The comparative analysis based on the MSE, as given in Fig. 6c, shows that the existing DBN, L-DBN, W-DBN, and the GA-DBN metrics achieved the MSE values of 0.542483, 0.235306, 0.385438, and 0.400784, respectively, while the proposed LW-DBN model has the better MSE value of 0.234182 for \(\hbox {k}=75\) and \(\hbox {cf}=6\). Similarly, analysis based on the RMSE depicted in Fig. 6d shows that the existing DBN, L-DBN, W-DBN, and the GA-DBN model has the RMSE value of 0.298485, 0.085124, 0.300974, and 0.300974 respectively for the \(\hbox {k}=75\) and \(\hbox {cf}=6\). The proposed LW-DBN algorithm achieved the RMSE value of 0.058772 for the \(\hbox {k}=75\) thus have improved performance over the other models.

4.3 Discussion

This section presents the comparative discussion of the models based on the crossfold validation, and without the crossfold validation and it is shown in Table 1. The bold values in Table 1 indicate the best performance. As depicted in Table 1, while not training the database without crossfold validation, the existing DBN, L-DBN, W-DBN, and the GA-DBN achieved the MSE values of 0.374351, 0.22853, 0.25173, and 0.53908, respectively. Training the database with various values of crossfold validation makes the existing works DBN, L-DBN, W-DBN, and the GA-DBN to achieve the MSE value of 0.404957, 0.23303, 0.56111, and 0.38230, respectively. Similarly, the DBN, L-DBN, W-DBN, and the GA-DBN models have attained the RMSE values of 0.13274, 0.05313, 0.06449, and 0.29289, respectively, for the database without crossfold validation, and the values of 0.175203, 0.05652, 0.18272, and 0.05442, respectively, for the database with crossfold validation. The proposed LW-DBN model has achieved lower values of MSE and RMSE with 0.222606, and 0.050435, for the database analyzed without the crossfold validation. Also, training the database with the crossfold validation makes the proposed LW-DBN more suitable for the prediction as it achieves minimum MSE and RMSE value of 0.229602 and 0.052406, respectively.
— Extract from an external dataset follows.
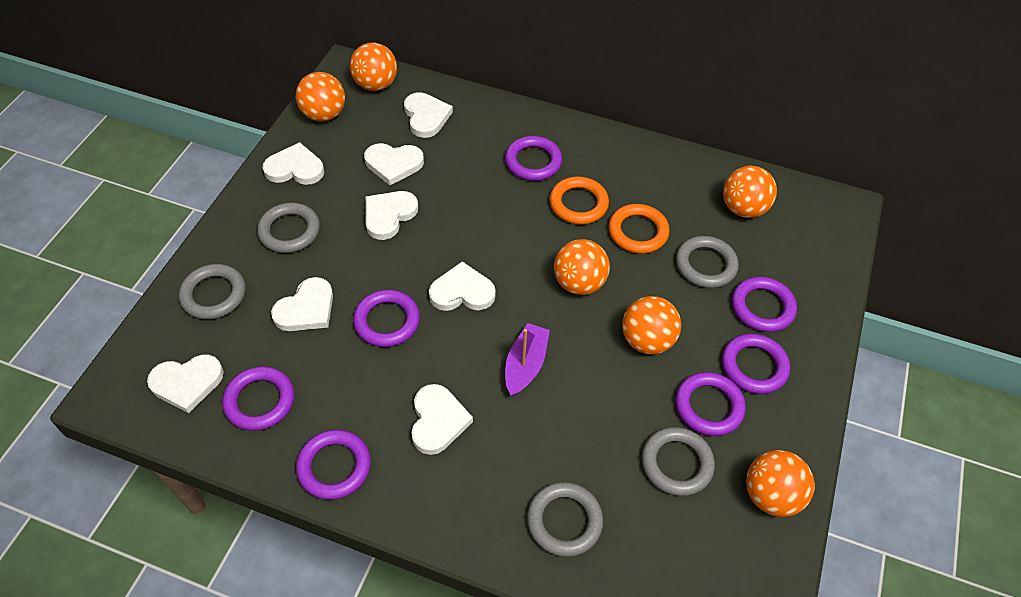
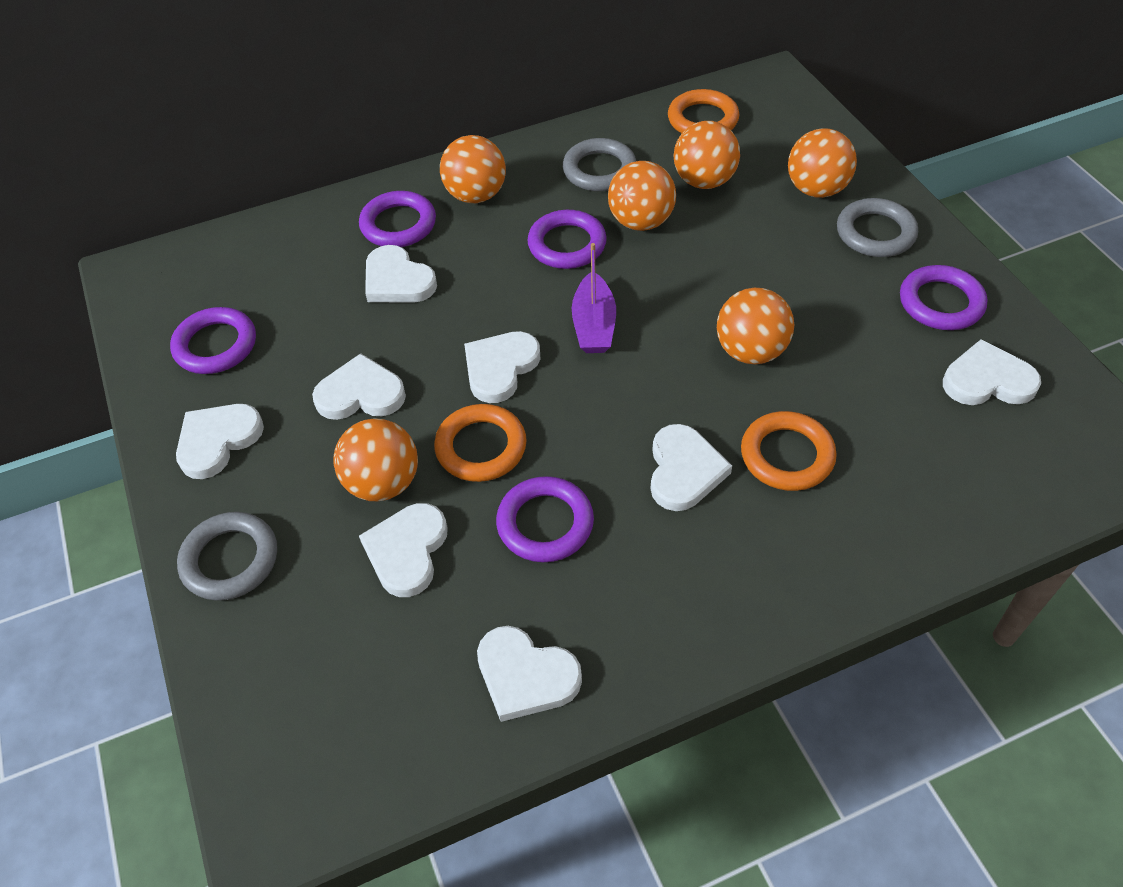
grey ring: [179,264,246,320] [257,203,320,253] [527,482,603,557] [642,427,715,496] [676,236,739,288] = 5 -> [177,512,277,601] [563,138,636,191] [837,198,918,257] = 3
orange ring: [549,177,609,224] [608,204,670,254] = 2 -> [434,404,527,482] [668,89,739,133] [741,411,837,491] = 3
purple ring: [222,366,294,431] [296,430,371,500] [353,289,420,347] [505,136,562,181] [675,372,746,436] [722,333,790,394] [732,277,797,332] = 7 -> [170,307,256,374] [359,191,436,247] [496,476,594,562] [527,210,607,269] [900,265,987,330] = 5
Table 1 Comparative discussion for LW-DBN

5 Conclusion

This paper primarily contributes towards the EDM by introducing the cluster based distributed architecture for predicting the student’s performance for the forthcoming academics. The proposed cluster-based distributed architecture predicts the student’s performance by collecting the academic performance of the students in previous records. The proposed architecture has two merger layer, and two distributive layers for performing various operations, such as clustering, feature extraction, and the prediction. The architecture uses the BFC for clustering the database, and the KPCA model for the feature selection from the selected clusters. The features are provided to the proposed LW-DBN algorithm for the training purpose, and the LW algorithm chooses the optimal weights for the prediction. The experimentation of the proposed work is done by varying the iteration, training percentage, dropout ratio, and the step out the ratio of the DBN network. The simulation results of the proposed LW-DBN is compared with the various existing works and analyzed based on the MSE and the RMSE metrics. The proposed LW-DBN model has achieved lower error performance than other models with MSE and RMSE values of 0.222606 and 0.050435 for the database. The future enhancement of this work is to utilize the advanced techniques for clustering and optimization to further improve the performance.